+++ The data

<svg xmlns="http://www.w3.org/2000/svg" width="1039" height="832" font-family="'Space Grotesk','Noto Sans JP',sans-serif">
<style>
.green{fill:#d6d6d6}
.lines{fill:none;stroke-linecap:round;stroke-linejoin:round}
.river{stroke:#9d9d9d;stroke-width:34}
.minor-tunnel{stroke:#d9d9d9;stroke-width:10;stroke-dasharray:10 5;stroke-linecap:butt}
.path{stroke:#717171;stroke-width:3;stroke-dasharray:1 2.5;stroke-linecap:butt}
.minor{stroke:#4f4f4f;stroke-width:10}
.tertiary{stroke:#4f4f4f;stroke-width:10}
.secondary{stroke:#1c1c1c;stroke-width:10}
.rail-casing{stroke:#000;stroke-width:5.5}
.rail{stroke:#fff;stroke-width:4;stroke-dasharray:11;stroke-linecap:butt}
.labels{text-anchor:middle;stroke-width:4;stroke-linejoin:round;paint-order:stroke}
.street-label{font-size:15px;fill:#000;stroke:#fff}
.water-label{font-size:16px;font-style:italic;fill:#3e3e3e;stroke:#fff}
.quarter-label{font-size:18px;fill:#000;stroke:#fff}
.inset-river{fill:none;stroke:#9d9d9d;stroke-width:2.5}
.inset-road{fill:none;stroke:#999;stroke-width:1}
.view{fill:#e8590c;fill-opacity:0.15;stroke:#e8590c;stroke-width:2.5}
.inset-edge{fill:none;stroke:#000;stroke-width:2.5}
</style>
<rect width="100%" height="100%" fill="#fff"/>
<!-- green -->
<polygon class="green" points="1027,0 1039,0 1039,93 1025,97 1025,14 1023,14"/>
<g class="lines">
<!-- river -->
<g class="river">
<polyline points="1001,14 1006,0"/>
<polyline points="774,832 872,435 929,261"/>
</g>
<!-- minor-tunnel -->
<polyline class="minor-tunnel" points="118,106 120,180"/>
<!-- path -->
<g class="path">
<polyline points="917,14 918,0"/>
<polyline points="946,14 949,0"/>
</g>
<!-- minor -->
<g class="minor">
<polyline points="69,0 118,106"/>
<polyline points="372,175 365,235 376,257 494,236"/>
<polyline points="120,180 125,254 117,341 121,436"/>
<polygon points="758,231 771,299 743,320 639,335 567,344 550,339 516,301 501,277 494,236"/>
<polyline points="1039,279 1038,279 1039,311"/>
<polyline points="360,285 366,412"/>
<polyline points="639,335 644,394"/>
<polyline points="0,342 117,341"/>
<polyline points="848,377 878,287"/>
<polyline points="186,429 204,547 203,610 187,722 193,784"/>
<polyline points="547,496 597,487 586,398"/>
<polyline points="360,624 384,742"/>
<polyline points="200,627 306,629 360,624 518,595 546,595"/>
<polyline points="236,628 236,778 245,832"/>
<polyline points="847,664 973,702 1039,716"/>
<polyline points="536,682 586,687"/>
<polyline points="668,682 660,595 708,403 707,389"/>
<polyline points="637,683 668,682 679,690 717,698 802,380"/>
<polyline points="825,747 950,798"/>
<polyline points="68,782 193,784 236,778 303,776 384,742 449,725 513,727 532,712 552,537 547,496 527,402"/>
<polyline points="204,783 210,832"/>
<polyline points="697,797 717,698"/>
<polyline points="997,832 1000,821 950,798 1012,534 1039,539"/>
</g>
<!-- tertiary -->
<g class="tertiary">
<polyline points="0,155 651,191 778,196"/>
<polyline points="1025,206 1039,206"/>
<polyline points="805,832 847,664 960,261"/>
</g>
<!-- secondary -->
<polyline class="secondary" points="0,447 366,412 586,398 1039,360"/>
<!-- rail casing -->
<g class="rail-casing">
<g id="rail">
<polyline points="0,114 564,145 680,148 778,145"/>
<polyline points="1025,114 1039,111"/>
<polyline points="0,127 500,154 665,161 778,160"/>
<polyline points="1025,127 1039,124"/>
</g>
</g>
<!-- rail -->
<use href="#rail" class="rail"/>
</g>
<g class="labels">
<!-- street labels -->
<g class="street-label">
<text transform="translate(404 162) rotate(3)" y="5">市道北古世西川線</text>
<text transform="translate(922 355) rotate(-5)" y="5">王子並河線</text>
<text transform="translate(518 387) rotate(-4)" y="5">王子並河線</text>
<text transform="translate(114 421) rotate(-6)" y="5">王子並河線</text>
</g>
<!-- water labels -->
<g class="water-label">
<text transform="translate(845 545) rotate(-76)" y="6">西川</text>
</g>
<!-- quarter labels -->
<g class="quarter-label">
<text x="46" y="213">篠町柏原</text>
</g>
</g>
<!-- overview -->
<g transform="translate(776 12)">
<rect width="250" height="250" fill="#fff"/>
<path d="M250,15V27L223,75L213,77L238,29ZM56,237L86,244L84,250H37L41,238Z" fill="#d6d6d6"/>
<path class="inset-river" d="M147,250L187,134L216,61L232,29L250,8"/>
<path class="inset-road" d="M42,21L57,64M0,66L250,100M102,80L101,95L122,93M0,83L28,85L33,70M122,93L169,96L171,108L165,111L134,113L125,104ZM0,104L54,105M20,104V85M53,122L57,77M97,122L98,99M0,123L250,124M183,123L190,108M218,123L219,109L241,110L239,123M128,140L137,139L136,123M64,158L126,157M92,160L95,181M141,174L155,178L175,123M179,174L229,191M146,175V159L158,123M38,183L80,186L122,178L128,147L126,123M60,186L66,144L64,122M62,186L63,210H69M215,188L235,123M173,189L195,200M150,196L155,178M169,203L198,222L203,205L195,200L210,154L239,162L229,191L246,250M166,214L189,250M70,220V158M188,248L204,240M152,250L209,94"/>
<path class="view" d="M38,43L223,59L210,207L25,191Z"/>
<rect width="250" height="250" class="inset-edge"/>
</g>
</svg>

++++++
+++ The data

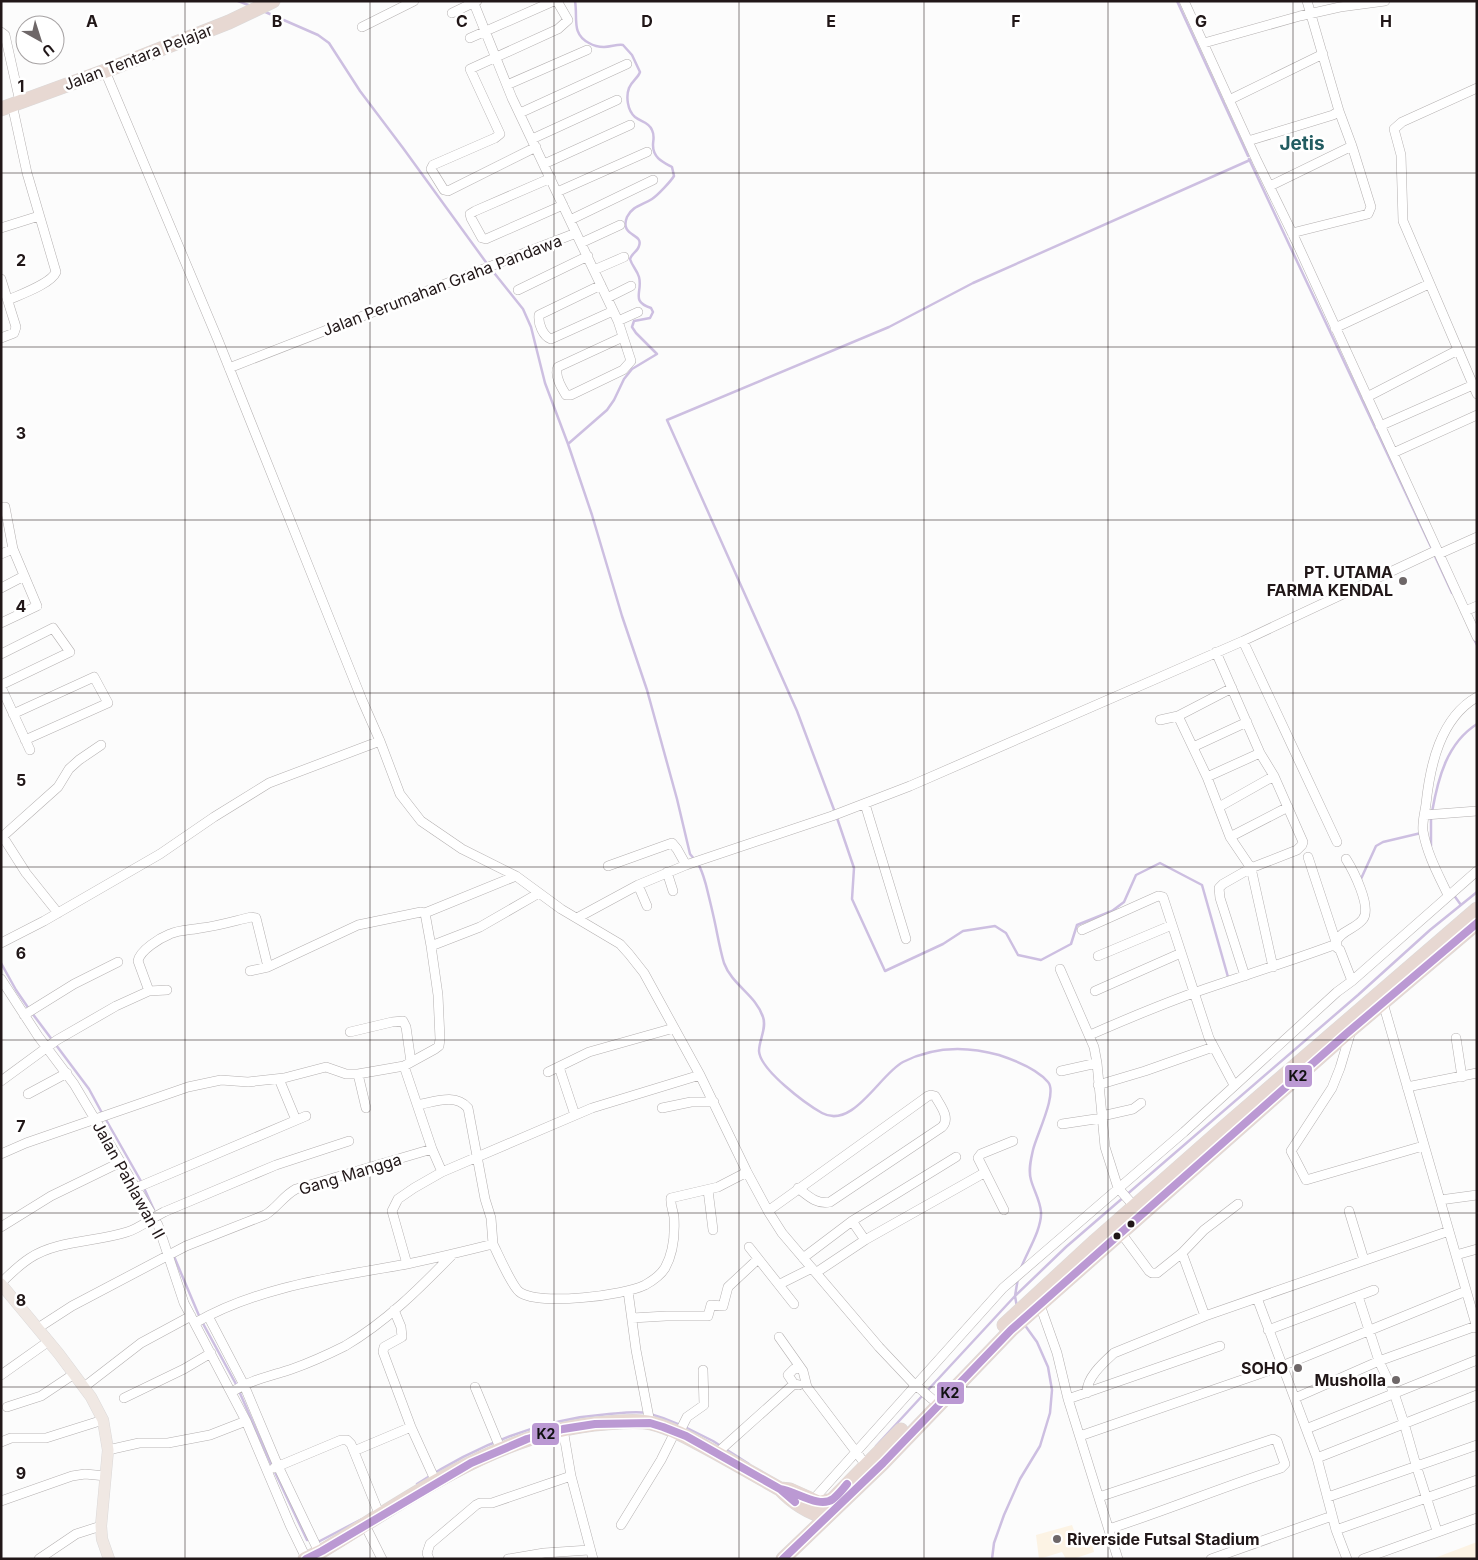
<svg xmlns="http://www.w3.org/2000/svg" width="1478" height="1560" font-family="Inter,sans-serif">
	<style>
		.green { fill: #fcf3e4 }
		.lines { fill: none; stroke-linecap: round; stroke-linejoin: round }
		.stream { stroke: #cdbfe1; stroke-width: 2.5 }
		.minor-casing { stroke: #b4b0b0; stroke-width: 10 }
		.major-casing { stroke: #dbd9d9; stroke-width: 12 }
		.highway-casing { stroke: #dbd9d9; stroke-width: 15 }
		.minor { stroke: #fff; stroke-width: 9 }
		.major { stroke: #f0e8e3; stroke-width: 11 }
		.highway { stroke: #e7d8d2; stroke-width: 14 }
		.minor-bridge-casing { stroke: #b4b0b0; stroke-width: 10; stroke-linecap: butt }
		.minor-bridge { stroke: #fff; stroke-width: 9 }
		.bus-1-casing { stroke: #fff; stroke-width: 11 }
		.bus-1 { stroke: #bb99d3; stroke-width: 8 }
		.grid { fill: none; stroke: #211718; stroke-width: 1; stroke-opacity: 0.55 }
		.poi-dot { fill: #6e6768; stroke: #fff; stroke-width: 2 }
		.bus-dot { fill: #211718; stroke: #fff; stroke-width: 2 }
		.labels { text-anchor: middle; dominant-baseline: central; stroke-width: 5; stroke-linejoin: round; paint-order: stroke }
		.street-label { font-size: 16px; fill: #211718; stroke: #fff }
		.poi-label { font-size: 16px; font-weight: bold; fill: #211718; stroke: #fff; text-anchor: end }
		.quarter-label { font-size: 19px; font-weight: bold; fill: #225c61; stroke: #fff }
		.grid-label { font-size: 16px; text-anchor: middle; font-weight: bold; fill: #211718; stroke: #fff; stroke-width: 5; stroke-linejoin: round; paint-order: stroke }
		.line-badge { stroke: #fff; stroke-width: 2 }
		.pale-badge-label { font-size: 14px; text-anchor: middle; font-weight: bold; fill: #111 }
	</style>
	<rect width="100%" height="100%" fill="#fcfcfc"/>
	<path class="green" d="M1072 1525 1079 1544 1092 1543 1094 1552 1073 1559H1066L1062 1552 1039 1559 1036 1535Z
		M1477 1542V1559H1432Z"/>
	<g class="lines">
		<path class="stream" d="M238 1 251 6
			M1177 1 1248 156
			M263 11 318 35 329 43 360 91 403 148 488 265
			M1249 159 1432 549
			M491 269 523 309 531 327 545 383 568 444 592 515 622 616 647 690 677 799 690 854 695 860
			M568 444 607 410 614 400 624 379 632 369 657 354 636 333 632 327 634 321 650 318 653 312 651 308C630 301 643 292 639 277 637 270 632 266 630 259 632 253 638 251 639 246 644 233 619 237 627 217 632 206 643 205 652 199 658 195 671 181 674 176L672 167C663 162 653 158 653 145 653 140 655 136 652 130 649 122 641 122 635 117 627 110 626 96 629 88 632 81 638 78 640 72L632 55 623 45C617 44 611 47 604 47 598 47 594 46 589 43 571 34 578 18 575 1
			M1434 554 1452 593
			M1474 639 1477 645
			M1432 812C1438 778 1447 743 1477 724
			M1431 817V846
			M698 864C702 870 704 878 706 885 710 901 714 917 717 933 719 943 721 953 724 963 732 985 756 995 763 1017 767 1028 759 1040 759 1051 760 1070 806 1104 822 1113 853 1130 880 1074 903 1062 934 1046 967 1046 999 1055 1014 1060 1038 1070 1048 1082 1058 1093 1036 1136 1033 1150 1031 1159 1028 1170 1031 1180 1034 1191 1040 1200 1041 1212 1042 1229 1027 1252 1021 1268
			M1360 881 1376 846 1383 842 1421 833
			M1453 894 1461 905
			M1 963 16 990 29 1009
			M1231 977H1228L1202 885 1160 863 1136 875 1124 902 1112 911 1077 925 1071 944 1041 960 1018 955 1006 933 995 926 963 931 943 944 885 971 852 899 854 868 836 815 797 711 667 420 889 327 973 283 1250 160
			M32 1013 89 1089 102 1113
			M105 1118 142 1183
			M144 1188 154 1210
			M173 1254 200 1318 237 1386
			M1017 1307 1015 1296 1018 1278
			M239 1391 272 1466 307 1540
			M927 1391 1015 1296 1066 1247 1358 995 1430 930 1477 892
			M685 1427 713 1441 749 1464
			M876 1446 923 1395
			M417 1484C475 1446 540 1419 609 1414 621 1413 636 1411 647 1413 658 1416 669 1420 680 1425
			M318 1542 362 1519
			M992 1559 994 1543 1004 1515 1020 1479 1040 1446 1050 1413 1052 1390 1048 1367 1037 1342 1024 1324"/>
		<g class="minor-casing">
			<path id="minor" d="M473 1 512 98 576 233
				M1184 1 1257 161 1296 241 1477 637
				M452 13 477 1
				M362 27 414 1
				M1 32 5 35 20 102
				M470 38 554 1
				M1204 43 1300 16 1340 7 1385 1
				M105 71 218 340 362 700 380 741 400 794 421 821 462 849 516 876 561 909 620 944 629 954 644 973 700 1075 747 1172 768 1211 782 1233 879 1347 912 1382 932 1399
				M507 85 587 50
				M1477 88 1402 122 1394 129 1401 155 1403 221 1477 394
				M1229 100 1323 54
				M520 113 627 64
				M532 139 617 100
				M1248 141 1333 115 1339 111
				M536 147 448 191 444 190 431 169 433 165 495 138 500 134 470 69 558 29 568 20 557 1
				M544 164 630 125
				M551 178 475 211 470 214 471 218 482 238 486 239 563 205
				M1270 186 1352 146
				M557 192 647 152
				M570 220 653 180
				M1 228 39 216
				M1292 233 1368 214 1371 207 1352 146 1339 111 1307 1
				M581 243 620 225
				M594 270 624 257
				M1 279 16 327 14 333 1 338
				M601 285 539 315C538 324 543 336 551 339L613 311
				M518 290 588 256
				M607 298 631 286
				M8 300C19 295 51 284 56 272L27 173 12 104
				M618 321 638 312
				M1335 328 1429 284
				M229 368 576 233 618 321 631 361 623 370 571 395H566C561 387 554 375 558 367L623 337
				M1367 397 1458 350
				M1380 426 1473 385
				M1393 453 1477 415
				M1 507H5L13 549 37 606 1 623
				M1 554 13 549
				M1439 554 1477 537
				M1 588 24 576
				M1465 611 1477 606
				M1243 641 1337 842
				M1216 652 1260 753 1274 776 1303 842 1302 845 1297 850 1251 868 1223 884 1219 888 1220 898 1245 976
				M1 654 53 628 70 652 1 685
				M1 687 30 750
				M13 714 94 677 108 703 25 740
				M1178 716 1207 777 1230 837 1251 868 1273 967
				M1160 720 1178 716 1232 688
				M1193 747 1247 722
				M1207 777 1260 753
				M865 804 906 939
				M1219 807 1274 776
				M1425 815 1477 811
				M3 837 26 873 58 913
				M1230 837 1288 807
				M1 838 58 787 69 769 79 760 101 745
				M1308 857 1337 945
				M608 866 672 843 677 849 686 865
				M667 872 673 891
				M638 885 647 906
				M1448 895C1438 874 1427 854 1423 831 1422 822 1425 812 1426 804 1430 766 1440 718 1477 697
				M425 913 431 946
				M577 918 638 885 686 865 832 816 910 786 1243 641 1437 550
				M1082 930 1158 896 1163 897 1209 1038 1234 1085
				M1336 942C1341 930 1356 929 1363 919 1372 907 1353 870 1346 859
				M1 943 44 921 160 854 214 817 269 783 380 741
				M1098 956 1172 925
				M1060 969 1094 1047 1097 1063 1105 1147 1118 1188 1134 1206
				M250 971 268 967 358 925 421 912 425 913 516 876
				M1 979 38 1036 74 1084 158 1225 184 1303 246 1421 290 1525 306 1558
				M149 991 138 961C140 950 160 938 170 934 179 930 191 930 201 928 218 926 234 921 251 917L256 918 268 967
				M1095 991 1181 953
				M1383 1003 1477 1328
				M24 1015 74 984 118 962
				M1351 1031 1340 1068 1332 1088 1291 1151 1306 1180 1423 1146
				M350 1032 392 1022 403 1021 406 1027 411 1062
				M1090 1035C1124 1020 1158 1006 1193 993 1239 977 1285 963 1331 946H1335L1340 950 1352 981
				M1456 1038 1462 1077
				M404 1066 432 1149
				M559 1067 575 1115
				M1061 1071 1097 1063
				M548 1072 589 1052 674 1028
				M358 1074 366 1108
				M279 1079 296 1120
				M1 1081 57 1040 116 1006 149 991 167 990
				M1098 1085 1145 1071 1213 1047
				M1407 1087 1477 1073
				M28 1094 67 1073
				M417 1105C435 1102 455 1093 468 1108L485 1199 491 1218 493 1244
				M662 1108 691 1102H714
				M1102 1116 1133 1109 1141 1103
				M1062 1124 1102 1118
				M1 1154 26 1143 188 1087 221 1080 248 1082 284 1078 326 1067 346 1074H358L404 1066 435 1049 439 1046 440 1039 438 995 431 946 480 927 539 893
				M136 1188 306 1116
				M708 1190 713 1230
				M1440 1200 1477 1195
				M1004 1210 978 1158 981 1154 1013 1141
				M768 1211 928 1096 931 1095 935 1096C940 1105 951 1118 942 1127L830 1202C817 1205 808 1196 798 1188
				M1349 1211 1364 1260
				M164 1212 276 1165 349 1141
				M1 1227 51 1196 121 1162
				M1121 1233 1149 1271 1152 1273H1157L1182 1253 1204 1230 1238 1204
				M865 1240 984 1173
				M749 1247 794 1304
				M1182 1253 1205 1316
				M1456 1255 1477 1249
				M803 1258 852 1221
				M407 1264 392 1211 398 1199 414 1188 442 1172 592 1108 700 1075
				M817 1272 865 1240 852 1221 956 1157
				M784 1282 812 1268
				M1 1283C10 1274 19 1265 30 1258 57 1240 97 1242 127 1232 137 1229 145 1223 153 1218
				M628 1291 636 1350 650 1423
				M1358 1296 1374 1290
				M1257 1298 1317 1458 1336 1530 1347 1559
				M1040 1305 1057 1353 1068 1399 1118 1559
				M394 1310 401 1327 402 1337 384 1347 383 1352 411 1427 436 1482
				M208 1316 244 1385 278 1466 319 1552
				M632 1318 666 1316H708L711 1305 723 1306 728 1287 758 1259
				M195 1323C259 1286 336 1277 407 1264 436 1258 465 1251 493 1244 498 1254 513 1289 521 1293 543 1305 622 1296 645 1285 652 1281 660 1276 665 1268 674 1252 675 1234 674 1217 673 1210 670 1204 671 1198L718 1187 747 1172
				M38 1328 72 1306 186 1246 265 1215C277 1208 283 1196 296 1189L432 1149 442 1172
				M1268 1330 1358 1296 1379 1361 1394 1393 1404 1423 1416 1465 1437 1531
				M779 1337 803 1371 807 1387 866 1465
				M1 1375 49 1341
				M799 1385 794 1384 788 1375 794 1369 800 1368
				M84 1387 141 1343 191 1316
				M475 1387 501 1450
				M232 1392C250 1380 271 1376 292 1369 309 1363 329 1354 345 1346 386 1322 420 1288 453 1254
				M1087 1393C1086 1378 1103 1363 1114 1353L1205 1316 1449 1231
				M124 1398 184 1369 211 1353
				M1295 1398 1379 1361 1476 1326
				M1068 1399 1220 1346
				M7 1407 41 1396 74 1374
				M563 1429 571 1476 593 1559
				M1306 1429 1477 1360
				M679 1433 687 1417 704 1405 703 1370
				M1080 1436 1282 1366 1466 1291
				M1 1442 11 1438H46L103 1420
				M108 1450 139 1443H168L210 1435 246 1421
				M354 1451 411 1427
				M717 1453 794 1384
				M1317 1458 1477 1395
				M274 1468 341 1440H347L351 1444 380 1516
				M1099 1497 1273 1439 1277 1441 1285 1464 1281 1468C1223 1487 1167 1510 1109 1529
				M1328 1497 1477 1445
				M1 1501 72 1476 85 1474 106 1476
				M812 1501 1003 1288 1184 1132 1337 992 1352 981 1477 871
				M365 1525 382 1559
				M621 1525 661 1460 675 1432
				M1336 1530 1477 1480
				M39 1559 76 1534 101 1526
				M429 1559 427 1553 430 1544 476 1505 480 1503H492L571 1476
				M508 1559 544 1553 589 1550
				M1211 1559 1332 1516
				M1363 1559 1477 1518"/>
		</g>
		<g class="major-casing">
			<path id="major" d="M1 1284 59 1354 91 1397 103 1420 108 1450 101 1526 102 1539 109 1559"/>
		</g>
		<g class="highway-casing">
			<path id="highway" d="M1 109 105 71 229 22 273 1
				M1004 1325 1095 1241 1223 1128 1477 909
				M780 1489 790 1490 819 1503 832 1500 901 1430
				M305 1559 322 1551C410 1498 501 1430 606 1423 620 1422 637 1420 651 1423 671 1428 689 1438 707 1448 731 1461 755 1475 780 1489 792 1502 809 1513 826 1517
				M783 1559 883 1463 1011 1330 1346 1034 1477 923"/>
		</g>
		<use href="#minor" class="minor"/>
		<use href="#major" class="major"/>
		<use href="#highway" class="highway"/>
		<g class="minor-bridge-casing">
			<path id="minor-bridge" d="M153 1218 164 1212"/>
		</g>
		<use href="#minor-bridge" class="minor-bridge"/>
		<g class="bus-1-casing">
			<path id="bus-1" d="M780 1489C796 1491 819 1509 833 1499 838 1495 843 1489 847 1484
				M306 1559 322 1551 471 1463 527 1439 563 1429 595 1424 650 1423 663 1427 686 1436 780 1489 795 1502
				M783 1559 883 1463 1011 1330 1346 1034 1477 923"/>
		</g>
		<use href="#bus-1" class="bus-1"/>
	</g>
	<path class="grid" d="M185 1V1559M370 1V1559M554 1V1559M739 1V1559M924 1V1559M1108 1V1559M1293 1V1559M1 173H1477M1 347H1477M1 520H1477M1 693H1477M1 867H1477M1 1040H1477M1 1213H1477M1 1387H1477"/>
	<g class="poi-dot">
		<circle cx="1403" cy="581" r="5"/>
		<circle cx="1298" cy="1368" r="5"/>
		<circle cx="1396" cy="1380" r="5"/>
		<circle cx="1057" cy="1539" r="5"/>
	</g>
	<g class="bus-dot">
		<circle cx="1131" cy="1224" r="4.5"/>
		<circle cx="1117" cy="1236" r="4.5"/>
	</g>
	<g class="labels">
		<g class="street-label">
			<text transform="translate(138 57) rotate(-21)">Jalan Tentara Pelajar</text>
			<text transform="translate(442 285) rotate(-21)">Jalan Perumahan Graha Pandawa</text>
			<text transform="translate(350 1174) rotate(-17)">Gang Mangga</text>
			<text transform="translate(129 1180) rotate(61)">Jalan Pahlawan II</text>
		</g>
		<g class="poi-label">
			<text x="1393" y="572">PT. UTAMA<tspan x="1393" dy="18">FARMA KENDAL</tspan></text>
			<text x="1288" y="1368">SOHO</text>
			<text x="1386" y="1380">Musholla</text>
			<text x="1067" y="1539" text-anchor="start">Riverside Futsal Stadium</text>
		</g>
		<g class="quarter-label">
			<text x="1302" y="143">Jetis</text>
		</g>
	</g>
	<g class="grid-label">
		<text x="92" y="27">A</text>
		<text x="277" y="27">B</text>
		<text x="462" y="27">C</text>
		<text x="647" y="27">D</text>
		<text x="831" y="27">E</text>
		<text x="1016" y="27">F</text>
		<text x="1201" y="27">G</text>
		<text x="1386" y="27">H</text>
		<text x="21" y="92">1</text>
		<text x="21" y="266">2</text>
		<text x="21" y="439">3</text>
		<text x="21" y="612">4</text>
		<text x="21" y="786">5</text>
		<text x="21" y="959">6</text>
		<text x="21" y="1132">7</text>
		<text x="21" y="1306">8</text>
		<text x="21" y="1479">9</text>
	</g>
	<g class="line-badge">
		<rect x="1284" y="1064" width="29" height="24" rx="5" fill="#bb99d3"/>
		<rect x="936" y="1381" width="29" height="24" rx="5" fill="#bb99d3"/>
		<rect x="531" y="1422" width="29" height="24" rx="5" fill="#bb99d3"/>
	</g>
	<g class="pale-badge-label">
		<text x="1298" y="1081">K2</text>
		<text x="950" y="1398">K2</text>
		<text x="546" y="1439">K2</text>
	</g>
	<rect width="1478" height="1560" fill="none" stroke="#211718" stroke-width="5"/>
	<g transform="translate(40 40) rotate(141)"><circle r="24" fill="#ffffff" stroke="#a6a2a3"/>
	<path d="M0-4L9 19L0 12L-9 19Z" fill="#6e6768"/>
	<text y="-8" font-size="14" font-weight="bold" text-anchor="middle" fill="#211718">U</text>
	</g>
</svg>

++++++

_Work to complete:_
Copy the lines above exactly, beginning at the line that has "M1363 1559 1477" and stopping after the line that has "229 22 273 1", and omit the rest.

_Completed task:_
				M1363 1559 1477 1518"/>
		</g>
		<g class="major-casing">
			<path id="major" d="M1 1284 59 1354 91 1397 103 1420 108 1450 101 1526 102 1539 109 1559"/>
		</g>
		<g class="highway-casing">
			<path id="highway" d="M1 109 105 71 229 22 273 1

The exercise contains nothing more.